(Extracted records)
***
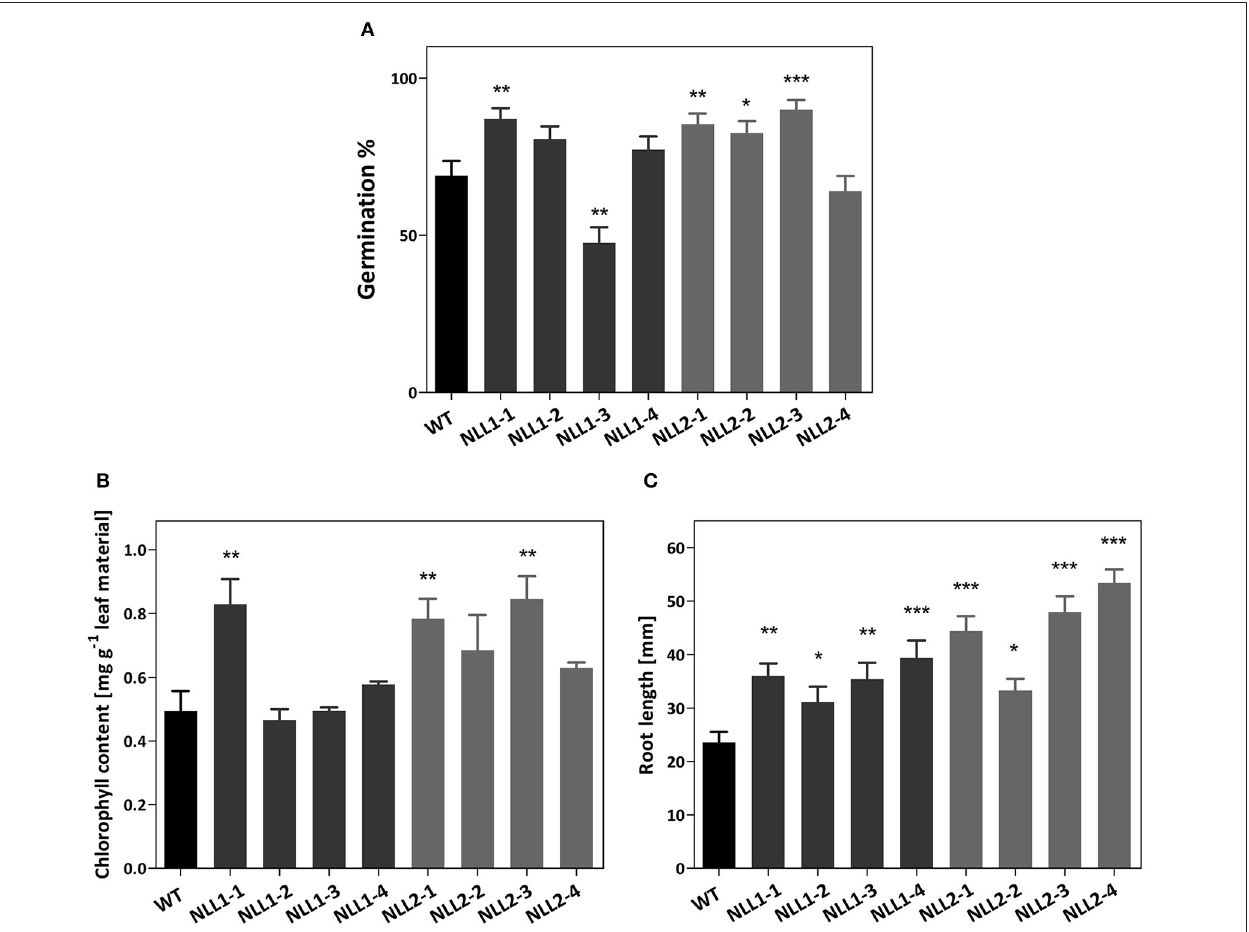
FIGURE 7 | (A) Effect of GmNLL1 and GmNLL2 overexpression on Arabidopsis germination on ½ MS supplemented with 150 mM NaCl. Germination percentage determined on day 6, result from two biological replicates with 50 seeds per replicate, germination percentages with the corresponding standard errors are shown. (B) Total chlorophyll content (chlorophyll a + b ) of GmNLL1 and GmNLL2 transgenic lines and wild type plants 7 days after transfer to ½ MS supplemented with 150 mM NaCl. Data shows the mean ± SE of two biological replicates. (C) Root length of 14-day-old GmNLL1 and GmNLL2 transgenic lines and wild type plants grown on ½ MS supplemented with 150 mM NaCl. Data shows the mean ± SE of two biological replicates with at least 30 measurements in each replicate. Asterisks indicate statistically significant differences compared to wild type (* p < 0.05, ** p < 0.01, *** p <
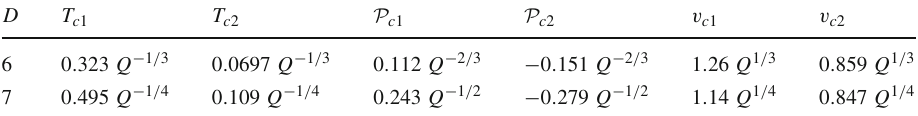
Fig. 2 Isotherms in P – v diagram of charged dilatonic AdS black hole with N = 2 , D = 6. We set the electric charge Q = 10. The two black points represent the critical points and the two blue points represent incompressible points at critical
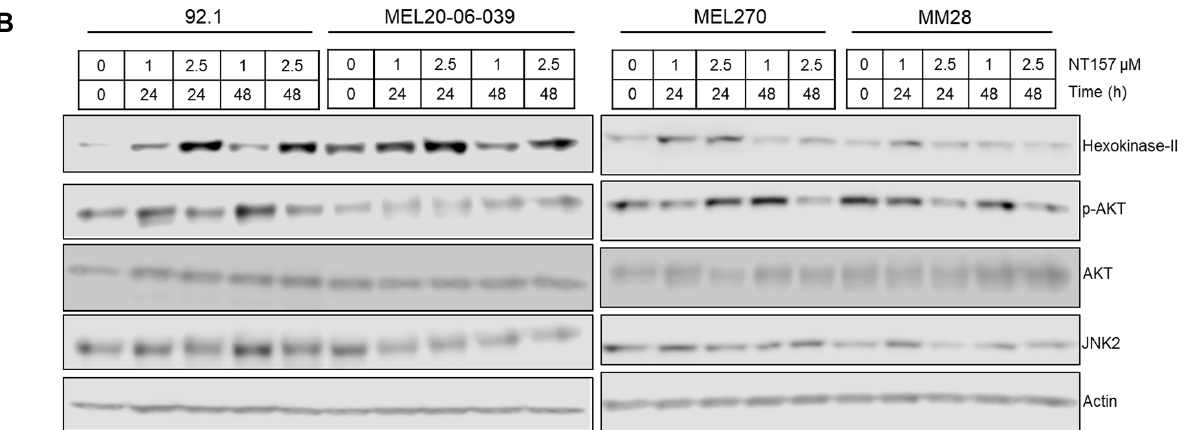
Figure 3. Significant changes in cell signaling proteins detected post-NT157 treatment. ( A ) RPPA protein profiling of four UM cell lines (MEL270, MM28, MEL-20-06-039, and 92.1; represented by each dot). The RPPA expression values are displayed on the y-axis for antibodies that show a significant difference ( p < 0.05) compared to the control sample. Cells were treated either for 24 or 48 h with a 1 or 2.5 µ M concentration of NT157. Green dots represent untreated cells; orange and red dots represent cells treated with 1 and 2.5 µ M of NT157, respectively for 24 and 48 h. ( B ) Western blot analyses to validate some of the significant changes observed in RPPA using antibodies against hexokinase-II, phospho-AKT, total AKT, and JNK2 show treatment and time-dependent (1 and 2.5 µ M for 24 and 48 h) upregulation of hexokinase-II and downregulation of phospho-AKT.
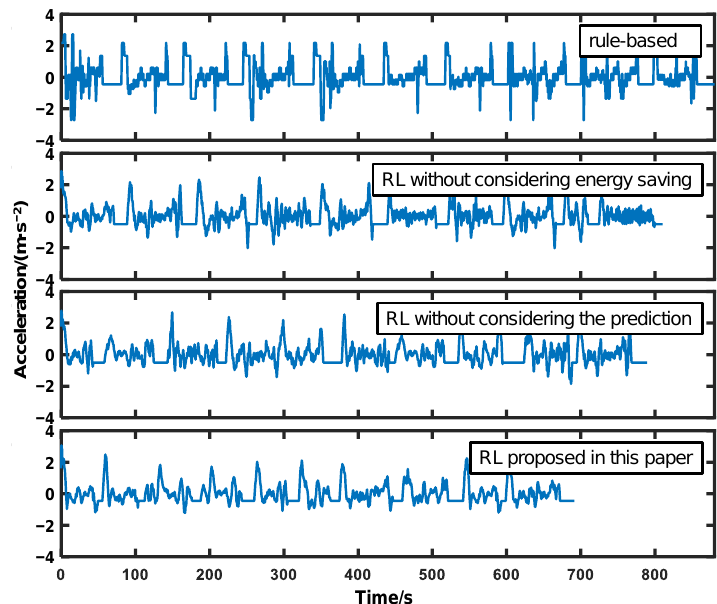
Figure 14. Acceleration profile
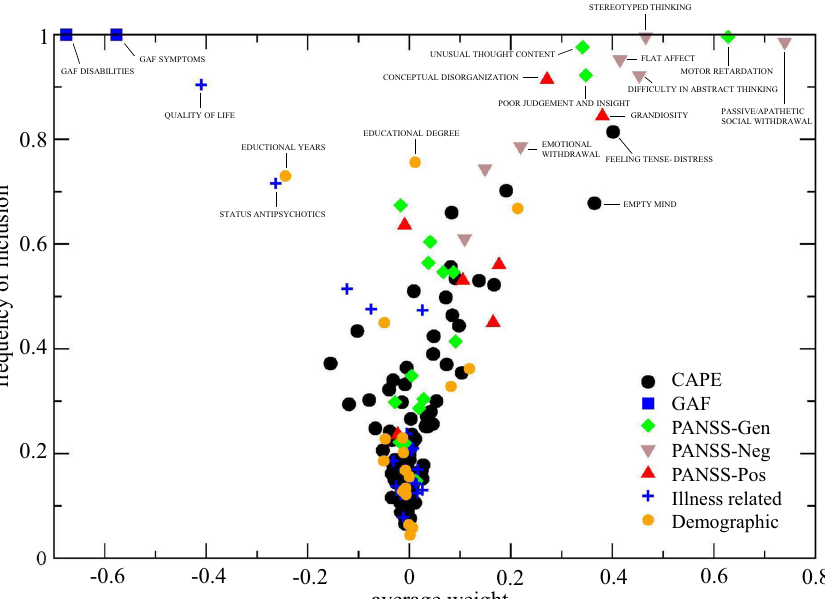
Fig. 1 Frequency of inclusion and weight of features. Frequency of inclusion of a feature against its (average) weight in the model; shown for prediction of global assessment of functioning (GAF) outcome at T 3 , containing Positive and Negative Syndrome Scale — general, negative, and positive subscale (PANSS — Gen, Neg, and Pos), Demographic, Illness-related and lifetime psychotic experiences (CAPE) related features. A positive weight re fl ects that scoring higher on this feature contributes to being classi fi ed as ‘ poor outcome ’ . For features with negative weights the opposite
***
• [INSTRUCTIONS FOR THE TASK]: Transcribe exactly the lines that run from the first line of the records above through the line with "Fig. 2 Isotherms", and include both of those lines; pictures stay out.

• [RESULT OF THIS TASK]:
FIGURE 7 | (A) Effect of GmNLL1 and GmNLL2 overexpression on Arabidopsis germination on ½ MS supplemented with 150 mM NaCl. Germination percentage determined on day 6, result from two biological replicates with 50 seeds per replicate, germination percentages with the corresponding standard errors are shown. (B) Total chlorophyll content (chlorophyll a + b ) of GmNLL1 and GmNLL2 transgenic lines and wild type plants 7 days after transfer to ½ MS supplemented with 150 mM NaCl. Data shows the mean ± SE of two biological replicates. (C) Root length of 14-day-old GmNLL1 and GmNLL2 transgenic lines and wild type plants grown on ½ MS supplemented with 150 mM NaCl. Data shows the mean ± SE of two biological replicates with at least 30 measurements in each replicate. Asterisks indicate statistically significant differences compared to wild type (* p < 0.05, ** p < 0.01, *** p <
Fig. 2 Isotherms in P – v diagram of charged dilatonic AdS black hole with N = 2 , D = 6. We set the electric charge Q = 10. The two black points represent the critical points and the two blue points represent incompressible points at critical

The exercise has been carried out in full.